SELECTED PASSAGE:
= = = = = = =

A bit sad that this stopped working in lambdas in Python 3, it was nice to have in Python 2:

    (lambda (x, y): x+y)((2, 3),)


As an Erlang devotee, when I switched jobs and started writing Python I was happy to find that destructuring worked for function arguments, only to be disappointed when I realized Python 2 was about dead and Python 3 had dropped it because “no one uses it”.


I also miss this capability. It was super helpful for working with 2-D or 3-D point vectors:

    lambda (x1, y1), (x2, y2):  return abs(x2 - x1) + abs(y2 - y1)


That's pretty cool, shame it doesn't work in 3 too.

Not as nice, but:

    (lambda x, y: x+y)(*(2, 3))
Seems to work


Now do

  lambda i,(x,y): x[i]+y[j]
I never really understood the rationale here. Pep8 hates lambdas, which is also baffling. It seems as though tptb don't like lambdas, but there wasn't enough political will to remove them entirely, so they kneecapped them instead. Because... more lines = more readable??

But we've got a walrus operator now, because... less lines = more readable?


FYI here's the thread where tuple parameters were removed.

https://mail.python.org/archives/list/python-dev@python.org/...


People who respect the law and love sausage should never watch either of them being made ;-)

= = = = = = =

RECORD LIST:
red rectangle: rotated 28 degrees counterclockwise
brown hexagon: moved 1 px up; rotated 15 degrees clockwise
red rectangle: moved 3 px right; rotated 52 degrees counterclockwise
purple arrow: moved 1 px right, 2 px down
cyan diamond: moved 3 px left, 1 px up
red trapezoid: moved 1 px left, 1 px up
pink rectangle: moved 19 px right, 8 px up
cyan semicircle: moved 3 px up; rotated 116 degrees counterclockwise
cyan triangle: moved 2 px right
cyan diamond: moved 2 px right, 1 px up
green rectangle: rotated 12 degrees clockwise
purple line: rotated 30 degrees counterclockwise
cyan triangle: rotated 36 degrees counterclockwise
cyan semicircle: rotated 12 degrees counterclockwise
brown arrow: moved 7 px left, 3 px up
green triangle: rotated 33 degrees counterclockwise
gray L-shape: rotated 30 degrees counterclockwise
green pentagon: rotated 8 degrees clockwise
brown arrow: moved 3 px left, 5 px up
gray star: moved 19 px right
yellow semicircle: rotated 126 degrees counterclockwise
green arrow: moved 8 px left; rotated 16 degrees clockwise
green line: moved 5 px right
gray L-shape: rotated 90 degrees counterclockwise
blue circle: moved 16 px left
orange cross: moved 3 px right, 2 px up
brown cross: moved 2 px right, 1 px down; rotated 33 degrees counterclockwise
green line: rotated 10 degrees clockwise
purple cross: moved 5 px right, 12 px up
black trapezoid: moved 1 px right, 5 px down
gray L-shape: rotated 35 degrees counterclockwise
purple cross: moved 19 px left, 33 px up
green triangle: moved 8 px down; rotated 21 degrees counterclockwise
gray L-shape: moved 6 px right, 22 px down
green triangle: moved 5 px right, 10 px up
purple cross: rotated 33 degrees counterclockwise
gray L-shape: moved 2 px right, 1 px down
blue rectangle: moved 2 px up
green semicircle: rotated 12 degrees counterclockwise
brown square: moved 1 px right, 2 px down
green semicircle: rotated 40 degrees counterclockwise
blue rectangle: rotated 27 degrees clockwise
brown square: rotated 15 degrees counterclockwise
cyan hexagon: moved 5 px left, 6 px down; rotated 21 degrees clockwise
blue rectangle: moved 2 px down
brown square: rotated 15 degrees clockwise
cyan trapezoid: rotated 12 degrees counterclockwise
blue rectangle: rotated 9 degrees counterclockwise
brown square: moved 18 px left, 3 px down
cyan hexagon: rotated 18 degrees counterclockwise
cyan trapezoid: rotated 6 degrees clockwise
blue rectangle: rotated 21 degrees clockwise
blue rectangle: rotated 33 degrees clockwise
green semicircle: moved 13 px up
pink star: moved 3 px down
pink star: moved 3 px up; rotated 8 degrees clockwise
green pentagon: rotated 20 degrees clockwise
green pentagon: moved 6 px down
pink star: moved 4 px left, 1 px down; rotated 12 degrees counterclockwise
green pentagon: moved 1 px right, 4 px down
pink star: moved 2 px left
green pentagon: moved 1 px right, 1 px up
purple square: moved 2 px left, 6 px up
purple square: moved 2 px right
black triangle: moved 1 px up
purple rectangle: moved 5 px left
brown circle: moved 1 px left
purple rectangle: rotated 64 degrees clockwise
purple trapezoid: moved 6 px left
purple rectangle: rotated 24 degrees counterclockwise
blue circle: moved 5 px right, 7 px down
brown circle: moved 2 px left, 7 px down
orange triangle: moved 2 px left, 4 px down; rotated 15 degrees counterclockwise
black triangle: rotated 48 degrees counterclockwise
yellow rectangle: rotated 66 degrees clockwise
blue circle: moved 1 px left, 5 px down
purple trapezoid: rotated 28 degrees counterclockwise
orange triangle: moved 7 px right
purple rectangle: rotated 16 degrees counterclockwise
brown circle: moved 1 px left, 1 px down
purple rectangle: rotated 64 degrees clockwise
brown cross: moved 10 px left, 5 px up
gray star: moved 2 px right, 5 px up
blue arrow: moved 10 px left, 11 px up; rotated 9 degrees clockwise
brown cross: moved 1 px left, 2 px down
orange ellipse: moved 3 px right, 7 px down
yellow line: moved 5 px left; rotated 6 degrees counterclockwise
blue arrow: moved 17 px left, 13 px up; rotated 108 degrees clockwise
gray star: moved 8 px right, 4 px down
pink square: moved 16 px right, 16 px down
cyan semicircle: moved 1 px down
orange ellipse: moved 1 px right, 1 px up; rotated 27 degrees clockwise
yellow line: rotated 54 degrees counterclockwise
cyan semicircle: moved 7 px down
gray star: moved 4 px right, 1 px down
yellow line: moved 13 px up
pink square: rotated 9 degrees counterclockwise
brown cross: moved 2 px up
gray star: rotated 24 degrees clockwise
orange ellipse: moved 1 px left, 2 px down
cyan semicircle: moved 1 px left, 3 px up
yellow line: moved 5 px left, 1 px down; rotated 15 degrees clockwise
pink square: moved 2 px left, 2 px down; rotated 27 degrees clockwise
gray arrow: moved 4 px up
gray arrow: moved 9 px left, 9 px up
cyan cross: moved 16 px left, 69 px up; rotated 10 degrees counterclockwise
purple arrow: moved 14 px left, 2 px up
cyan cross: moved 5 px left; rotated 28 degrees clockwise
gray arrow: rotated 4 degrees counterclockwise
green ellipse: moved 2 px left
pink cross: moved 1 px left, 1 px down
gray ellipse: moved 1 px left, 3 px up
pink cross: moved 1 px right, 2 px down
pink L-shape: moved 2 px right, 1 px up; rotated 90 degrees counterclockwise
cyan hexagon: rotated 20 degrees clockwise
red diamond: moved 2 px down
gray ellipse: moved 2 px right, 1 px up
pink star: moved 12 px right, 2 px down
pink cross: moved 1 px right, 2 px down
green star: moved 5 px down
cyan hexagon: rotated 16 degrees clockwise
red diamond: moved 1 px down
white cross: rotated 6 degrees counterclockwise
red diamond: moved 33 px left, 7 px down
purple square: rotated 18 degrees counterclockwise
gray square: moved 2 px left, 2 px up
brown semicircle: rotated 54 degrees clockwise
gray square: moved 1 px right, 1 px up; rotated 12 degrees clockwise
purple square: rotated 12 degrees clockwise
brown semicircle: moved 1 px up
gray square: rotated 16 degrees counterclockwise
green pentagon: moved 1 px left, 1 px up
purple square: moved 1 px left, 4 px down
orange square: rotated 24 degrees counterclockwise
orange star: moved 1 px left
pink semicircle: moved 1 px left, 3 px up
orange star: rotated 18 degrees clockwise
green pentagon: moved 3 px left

= = = = = = =

WORK TO COMPLETE:
Answer from the thread on tuple parameters in Python lambdas.
(a) Which language does one poster say they were a devotee of before starting to write Python?
(b) According to one poster, what does Pep8 hate?
(c) Which operator does a poster say Python has now?
The records play no part in this exercise.

SOLUTION TO THE PROBLEM:
(a) Erlang
(b) Lambdas
(c) The walrus operator